### Prompt
Reproduce the data starting at the line containing "family: Leporidae" and ending at the line containing "scientific name: Sceloporus occidentalis", substituting "species name" for every "scientific name" and changing nothing else. Leave the pictures out of your answer.

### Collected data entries
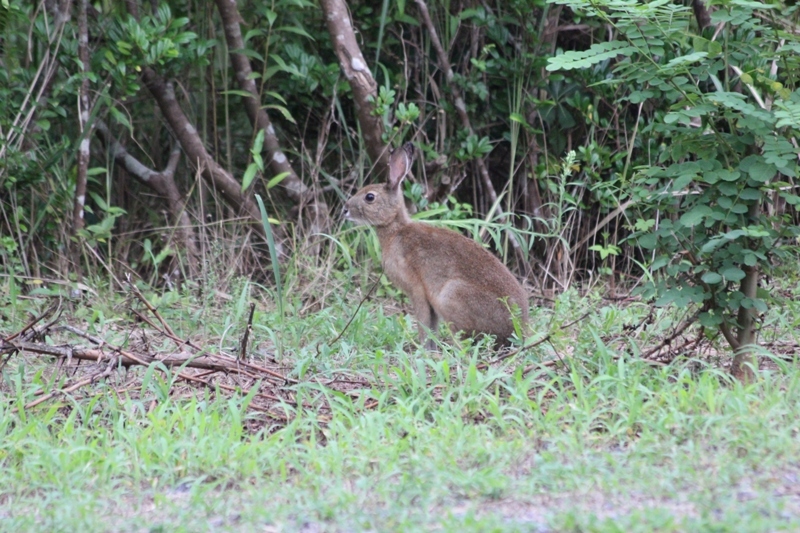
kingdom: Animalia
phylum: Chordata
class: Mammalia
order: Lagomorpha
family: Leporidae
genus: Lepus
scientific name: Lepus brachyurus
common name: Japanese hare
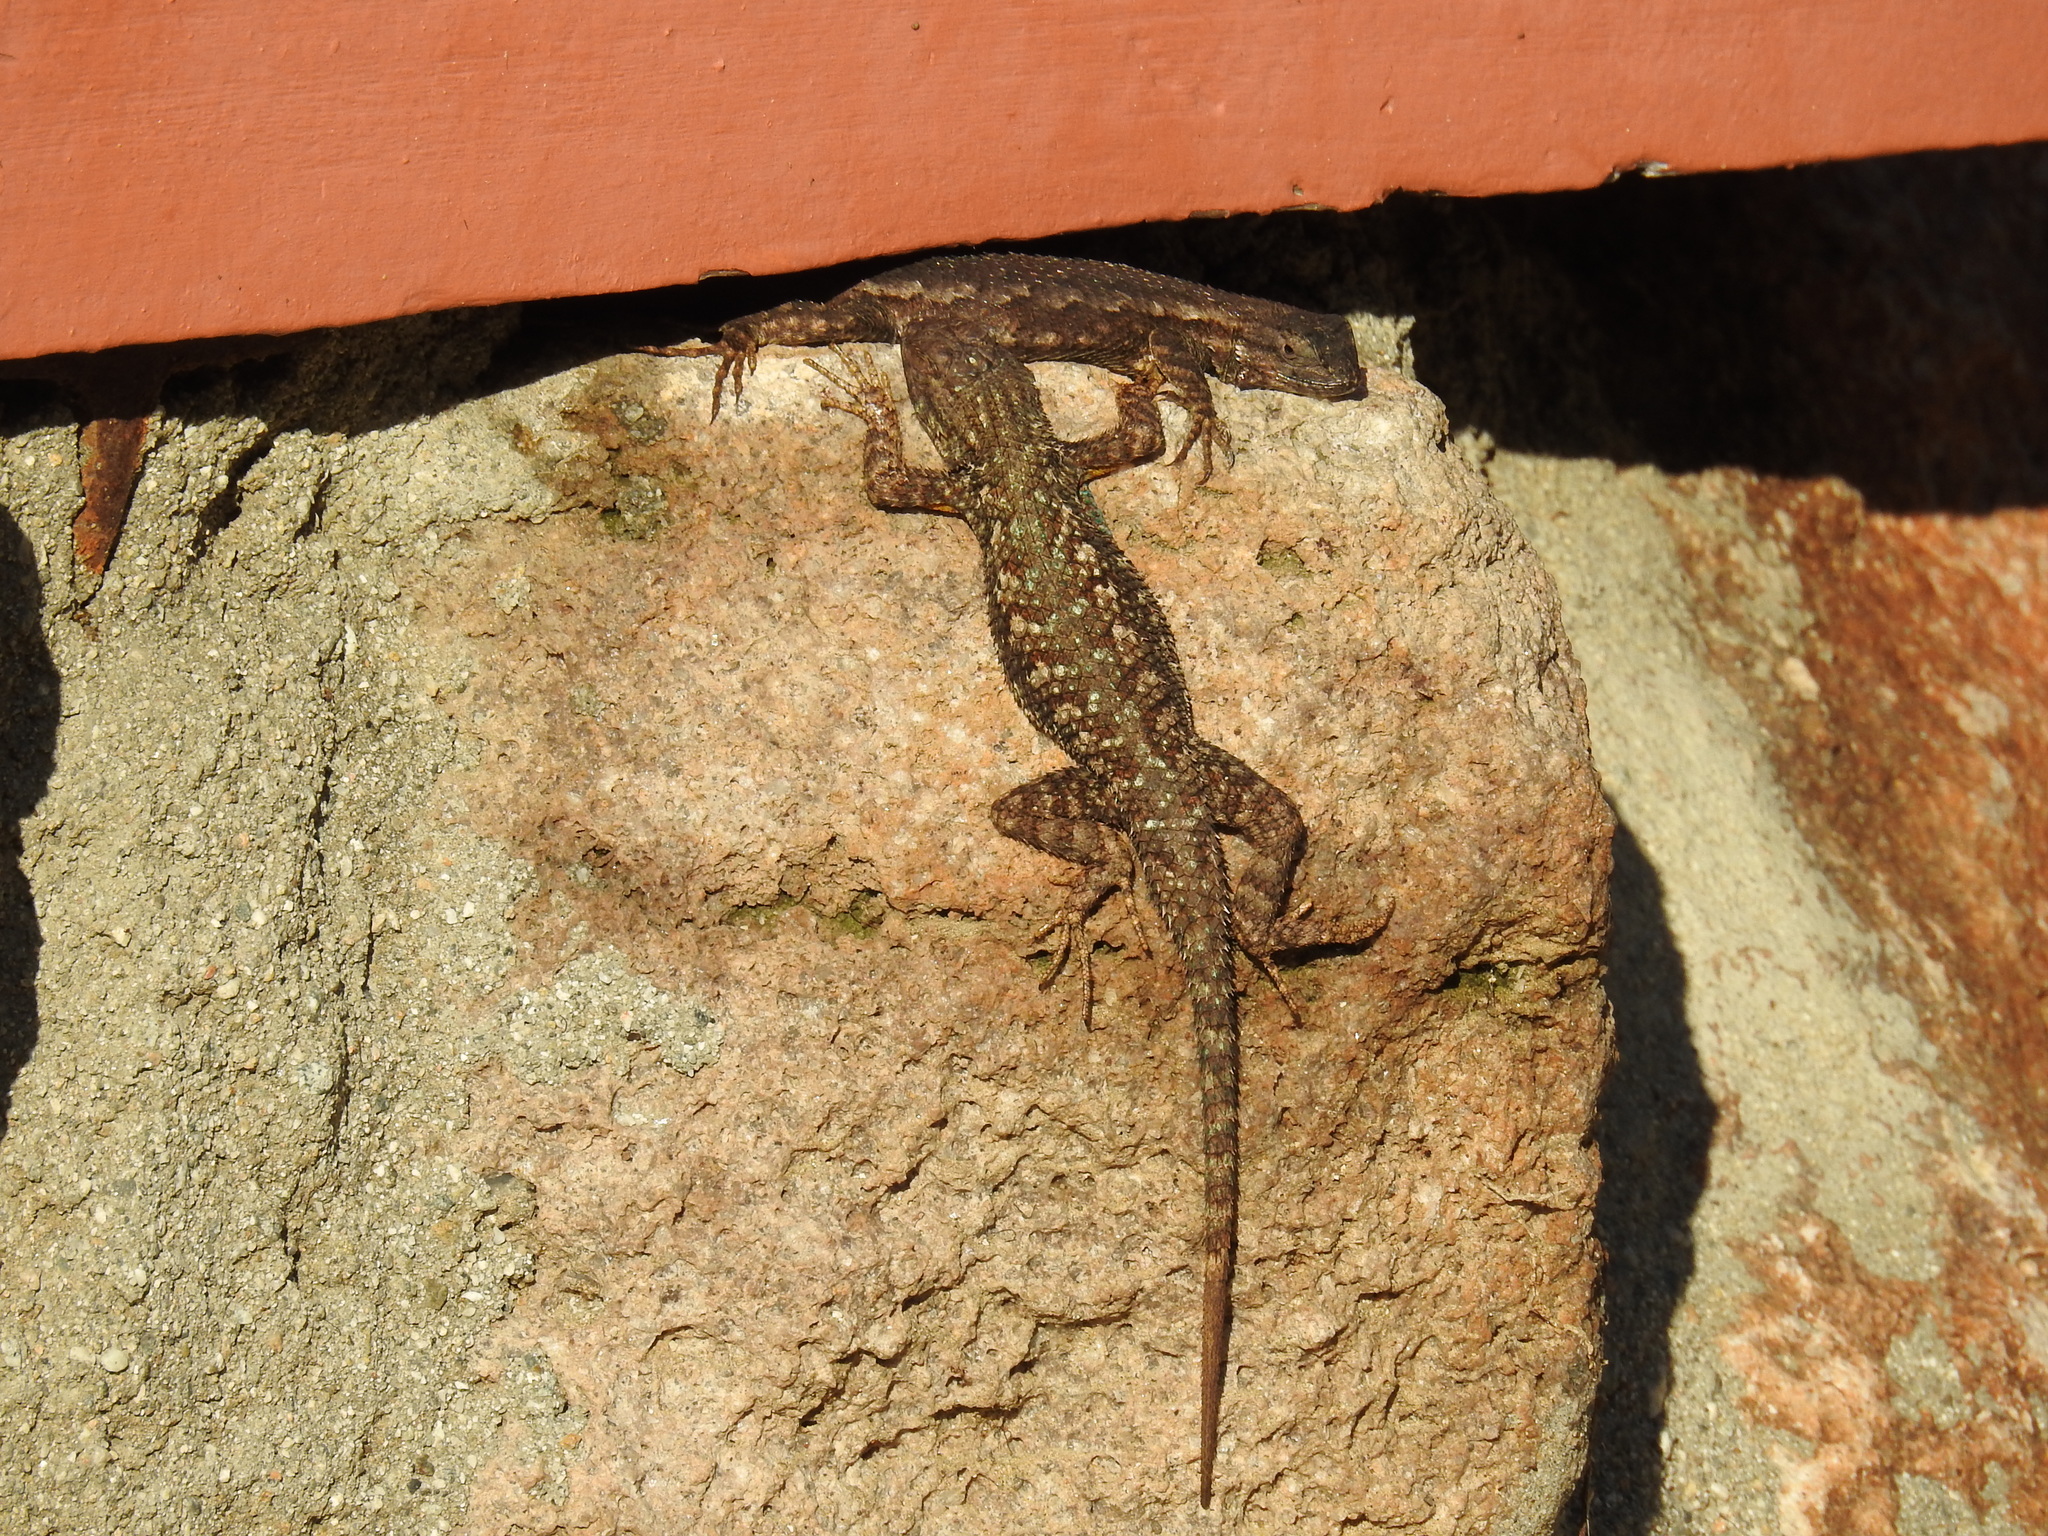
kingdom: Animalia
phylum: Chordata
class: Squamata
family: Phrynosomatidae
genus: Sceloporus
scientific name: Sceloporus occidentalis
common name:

---

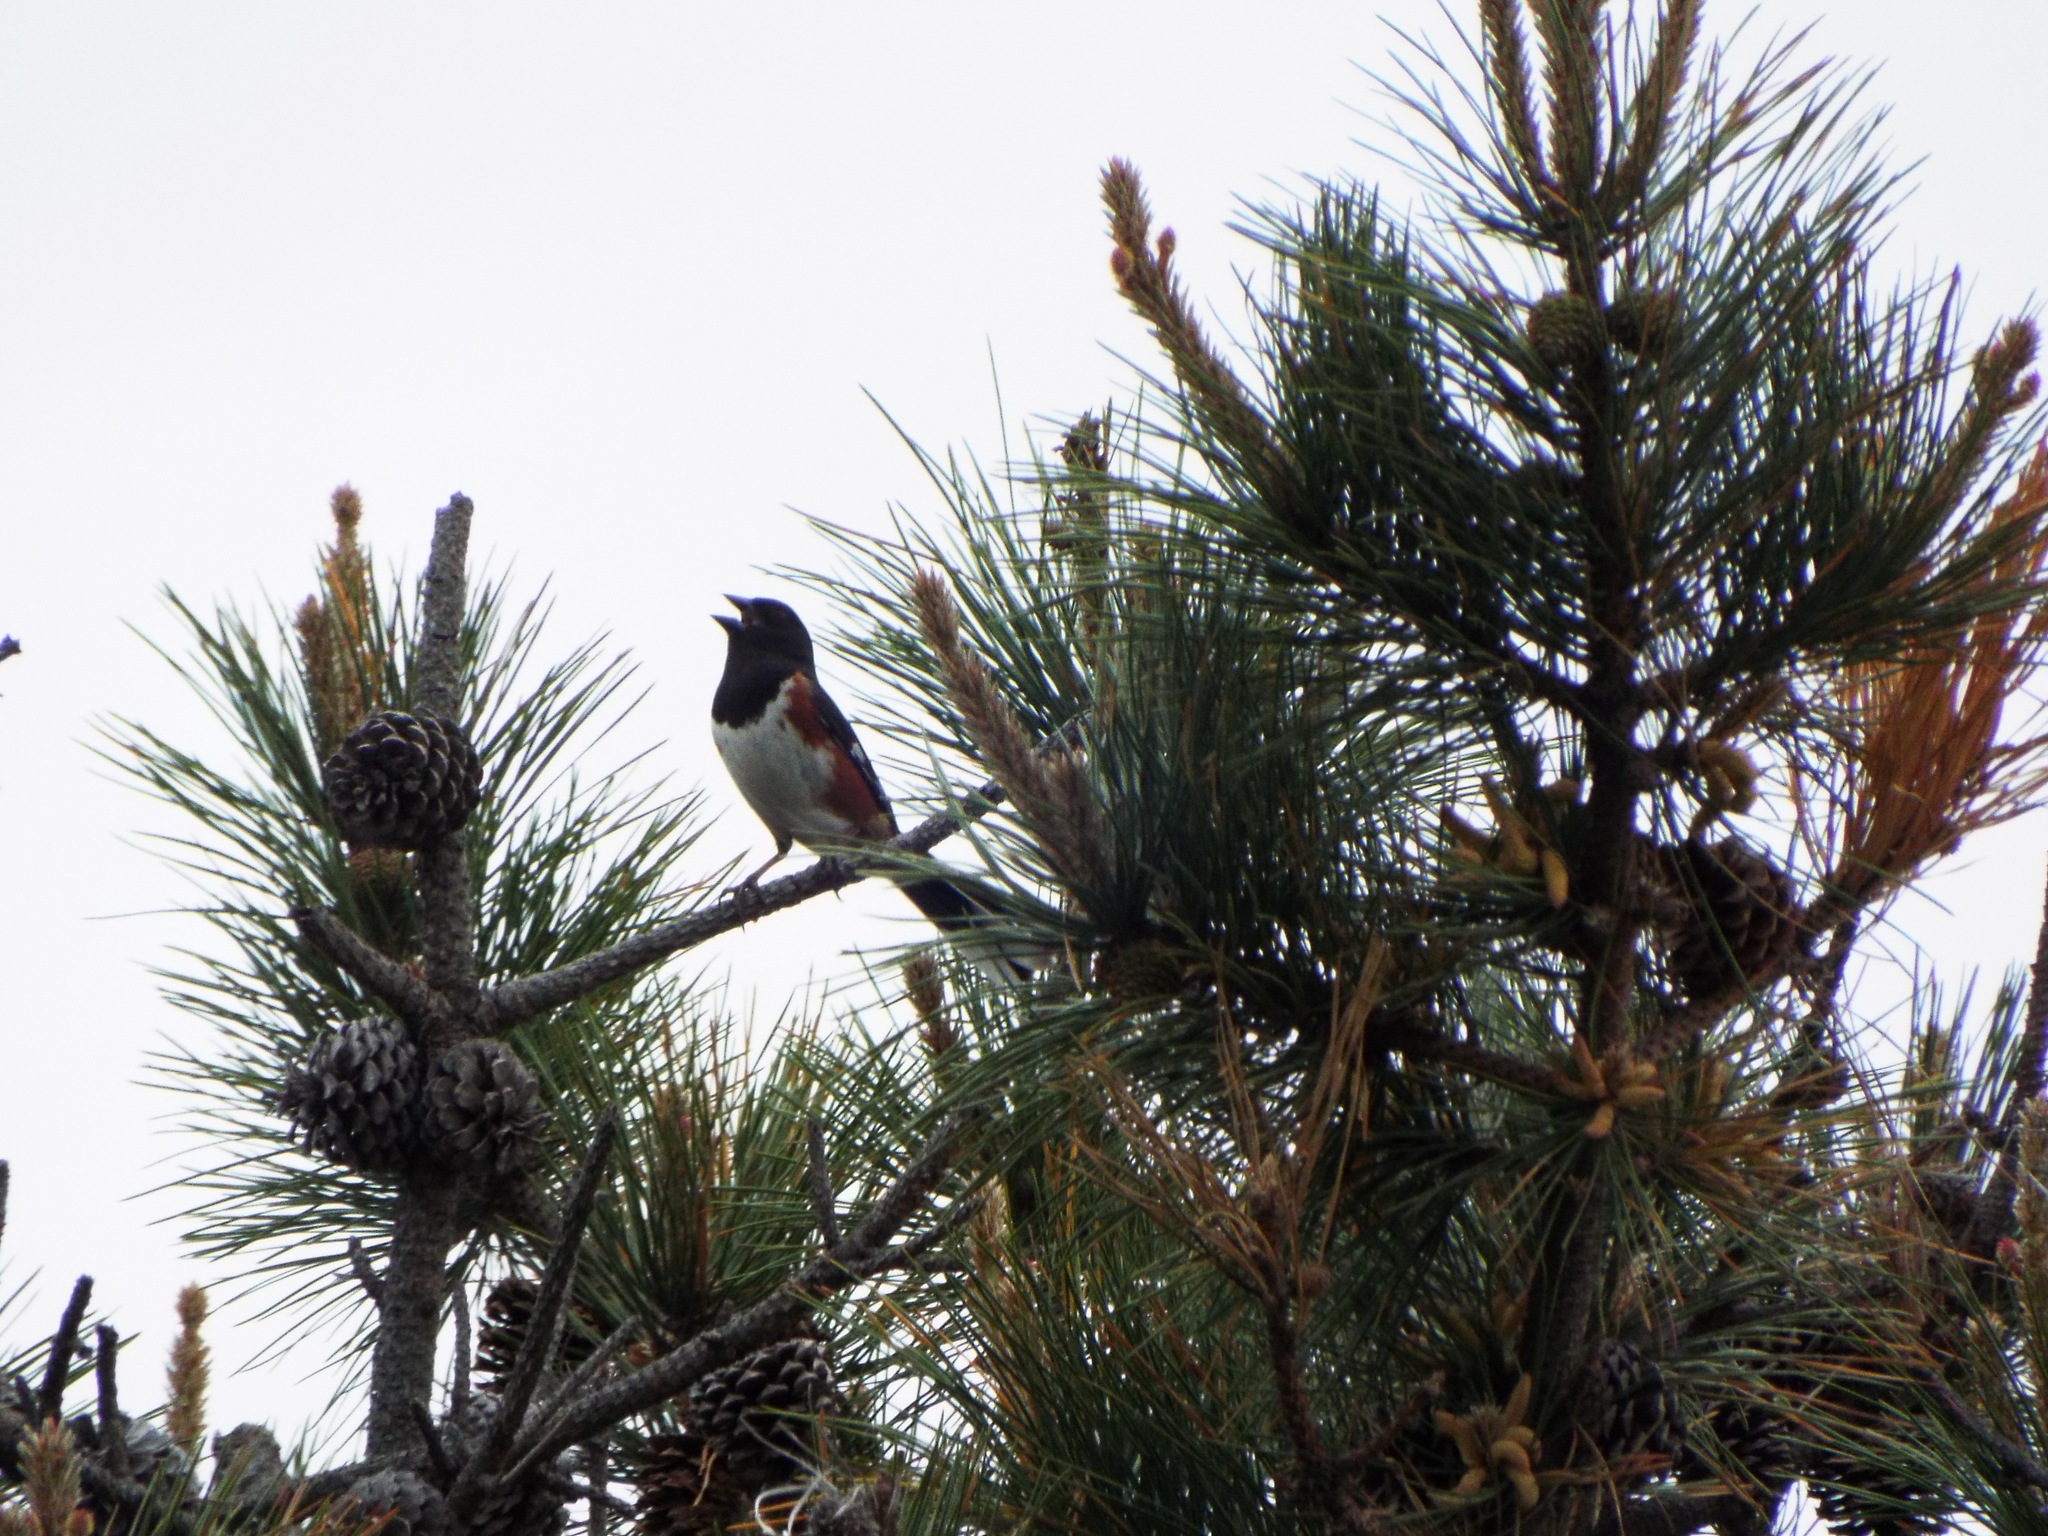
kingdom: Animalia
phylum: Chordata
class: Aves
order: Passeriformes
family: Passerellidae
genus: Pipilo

### Expected answer
family: Leporidae
genus: Lepus
species name: Lepus brachyurus
common name: Japanese hare
kingdom: Animalia
phylum: Chordata
class: Squamata
family: Phrynosomatidae
genus: Sceloporus
species name: Sceloporus occidentalis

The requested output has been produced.